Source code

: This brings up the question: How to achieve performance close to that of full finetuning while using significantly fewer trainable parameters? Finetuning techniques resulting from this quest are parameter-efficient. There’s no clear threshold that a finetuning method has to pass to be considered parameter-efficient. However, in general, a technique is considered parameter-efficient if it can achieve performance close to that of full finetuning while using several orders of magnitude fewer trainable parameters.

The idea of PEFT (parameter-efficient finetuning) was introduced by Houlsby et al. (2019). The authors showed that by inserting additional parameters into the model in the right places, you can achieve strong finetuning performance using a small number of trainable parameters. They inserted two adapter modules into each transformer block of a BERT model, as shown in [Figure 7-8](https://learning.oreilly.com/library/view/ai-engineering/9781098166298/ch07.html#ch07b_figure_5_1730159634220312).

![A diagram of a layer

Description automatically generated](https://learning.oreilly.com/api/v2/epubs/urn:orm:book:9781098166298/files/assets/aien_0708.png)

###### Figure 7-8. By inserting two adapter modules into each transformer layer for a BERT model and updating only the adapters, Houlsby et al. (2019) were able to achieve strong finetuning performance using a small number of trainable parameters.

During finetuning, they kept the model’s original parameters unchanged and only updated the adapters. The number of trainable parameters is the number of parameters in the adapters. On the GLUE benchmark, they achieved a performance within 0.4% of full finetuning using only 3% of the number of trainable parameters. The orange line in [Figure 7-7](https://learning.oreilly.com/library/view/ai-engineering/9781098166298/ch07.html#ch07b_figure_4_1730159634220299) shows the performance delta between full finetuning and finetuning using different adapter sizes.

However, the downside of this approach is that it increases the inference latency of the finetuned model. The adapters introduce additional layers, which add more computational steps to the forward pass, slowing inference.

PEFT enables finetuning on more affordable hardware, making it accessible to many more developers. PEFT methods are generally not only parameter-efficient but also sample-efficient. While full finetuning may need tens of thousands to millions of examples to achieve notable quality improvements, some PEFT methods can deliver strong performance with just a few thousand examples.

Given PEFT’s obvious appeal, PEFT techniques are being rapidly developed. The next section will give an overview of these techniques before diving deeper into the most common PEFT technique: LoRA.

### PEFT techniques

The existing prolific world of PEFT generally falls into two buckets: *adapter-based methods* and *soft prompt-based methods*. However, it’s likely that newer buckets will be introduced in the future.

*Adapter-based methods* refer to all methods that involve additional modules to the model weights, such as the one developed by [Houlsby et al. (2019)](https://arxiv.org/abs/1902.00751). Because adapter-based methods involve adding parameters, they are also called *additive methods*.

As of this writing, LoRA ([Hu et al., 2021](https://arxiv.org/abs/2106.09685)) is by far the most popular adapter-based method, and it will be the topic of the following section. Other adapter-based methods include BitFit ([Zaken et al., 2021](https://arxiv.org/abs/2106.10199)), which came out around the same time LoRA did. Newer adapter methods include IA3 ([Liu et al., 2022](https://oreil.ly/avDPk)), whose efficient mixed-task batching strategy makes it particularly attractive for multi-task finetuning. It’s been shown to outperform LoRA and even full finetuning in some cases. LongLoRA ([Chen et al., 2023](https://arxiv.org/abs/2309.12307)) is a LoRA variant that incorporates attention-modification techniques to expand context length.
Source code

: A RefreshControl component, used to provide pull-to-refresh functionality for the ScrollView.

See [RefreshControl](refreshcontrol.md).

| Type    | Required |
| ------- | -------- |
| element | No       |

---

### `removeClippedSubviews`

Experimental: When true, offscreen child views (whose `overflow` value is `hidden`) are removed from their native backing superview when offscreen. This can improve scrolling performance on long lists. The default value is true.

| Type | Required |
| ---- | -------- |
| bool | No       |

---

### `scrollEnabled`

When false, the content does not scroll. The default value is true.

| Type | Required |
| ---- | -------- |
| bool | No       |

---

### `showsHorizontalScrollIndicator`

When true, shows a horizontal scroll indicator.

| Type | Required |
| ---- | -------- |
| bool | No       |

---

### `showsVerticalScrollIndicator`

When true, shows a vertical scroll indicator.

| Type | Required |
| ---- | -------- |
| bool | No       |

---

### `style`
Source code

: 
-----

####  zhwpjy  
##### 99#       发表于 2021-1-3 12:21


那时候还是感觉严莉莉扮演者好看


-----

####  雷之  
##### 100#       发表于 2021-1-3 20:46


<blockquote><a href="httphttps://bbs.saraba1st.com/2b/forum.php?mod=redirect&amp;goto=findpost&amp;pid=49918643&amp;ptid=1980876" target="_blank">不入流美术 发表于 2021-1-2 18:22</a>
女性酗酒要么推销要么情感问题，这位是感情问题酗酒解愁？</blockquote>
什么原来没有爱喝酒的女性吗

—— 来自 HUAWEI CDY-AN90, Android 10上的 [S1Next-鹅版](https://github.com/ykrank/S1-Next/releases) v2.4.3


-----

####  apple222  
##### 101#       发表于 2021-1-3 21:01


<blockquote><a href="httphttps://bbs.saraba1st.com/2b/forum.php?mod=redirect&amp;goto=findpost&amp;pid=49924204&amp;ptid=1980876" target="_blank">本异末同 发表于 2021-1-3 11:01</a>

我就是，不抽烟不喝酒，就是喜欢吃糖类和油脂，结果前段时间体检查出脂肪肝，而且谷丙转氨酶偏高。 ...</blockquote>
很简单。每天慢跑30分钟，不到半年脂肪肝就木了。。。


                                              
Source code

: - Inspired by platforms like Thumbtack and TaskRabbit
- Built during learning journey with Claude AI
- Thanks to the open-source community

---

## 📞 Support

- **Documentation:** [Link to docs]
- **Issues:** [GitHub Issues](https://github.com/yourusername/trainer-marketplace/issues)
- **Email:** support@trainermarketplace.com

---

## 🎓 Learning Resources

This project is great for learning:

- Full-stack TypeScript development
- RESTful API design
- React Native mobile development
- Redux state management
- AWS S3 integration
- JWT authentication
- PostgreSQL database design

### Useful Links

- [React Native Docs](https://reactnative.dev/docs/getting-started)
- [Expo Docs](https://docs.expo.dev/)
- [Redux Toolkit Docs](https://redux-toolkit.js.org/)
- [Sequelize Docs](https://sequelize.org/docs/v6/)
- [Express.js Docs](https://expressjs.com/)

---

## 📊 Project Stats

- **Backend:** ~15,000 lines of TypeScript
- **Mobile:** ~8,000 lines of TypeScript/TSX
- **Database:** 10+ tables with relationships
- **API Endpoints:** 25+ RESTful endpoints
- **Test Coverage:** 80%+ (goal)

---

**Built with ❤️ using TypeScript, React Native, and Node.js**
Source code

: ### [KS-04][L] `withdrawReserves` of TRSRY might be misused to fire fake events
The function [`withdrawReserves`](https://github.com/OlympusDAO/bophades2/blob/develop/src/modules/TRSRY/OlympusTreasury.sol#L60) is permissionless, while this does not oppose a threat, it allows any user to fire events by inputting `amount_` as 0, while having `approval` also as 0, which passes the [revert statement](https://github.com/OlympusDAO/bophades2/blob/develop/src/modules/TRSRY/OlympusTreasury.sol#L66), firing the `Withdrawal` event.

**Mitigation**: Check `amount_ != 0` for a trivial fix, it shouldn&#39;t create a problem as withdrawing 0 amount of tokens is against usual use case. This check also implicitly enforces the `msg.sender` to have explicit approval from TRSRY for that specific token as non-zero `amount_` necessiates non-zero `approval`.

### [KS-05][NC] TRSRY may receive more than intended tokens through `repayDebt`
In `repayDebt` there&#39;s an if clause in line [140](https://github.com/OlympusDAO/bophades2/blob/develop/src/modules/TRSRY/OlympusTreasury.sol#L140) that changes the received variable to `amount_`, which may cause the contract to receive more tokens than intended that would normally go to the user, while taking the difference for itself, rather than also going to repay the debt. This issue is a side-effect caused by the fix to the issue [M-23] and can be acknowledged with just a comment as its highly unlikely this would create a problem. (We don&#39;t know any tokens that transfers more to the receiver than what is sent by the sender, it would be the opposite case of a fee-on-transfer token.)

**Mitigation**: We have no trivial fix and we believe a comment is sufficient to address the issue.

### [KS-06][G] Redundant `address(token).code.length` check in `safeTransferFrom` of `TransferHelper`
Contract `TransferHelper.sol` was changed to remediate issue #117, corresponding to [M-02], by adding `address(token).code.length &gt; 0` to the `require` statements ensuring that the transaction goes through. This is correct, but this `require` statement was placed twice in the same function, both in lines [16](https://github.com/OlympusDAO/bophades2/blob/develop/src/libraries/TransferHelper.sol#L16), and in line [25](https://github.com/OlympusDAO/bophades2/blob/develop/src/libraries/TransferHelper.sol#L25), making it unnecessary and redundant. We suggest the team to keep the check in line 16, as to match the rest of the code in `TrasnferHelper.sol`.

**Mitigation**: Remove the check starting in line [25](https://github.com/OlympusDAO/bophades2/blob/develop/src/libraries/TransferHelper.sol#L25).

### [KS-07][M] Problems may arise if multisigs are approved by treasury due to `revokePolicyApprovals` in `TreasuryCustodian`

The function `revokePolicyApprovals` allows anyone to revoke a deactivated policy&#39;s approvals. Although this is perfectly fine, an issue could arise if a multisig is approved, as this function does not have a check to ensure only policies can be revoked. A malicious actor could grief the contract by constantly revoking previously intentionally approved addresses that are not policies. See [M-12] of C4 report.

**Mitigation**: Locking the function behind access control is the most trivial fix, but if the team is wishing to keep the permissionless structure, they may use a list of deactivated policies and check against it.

* * * * * * *

# INSTRUCTIONS FOR THE TASK
Based on the records above, how many lines hold the string "only"? Answer with the number by itself.

# RESULT BELOW
4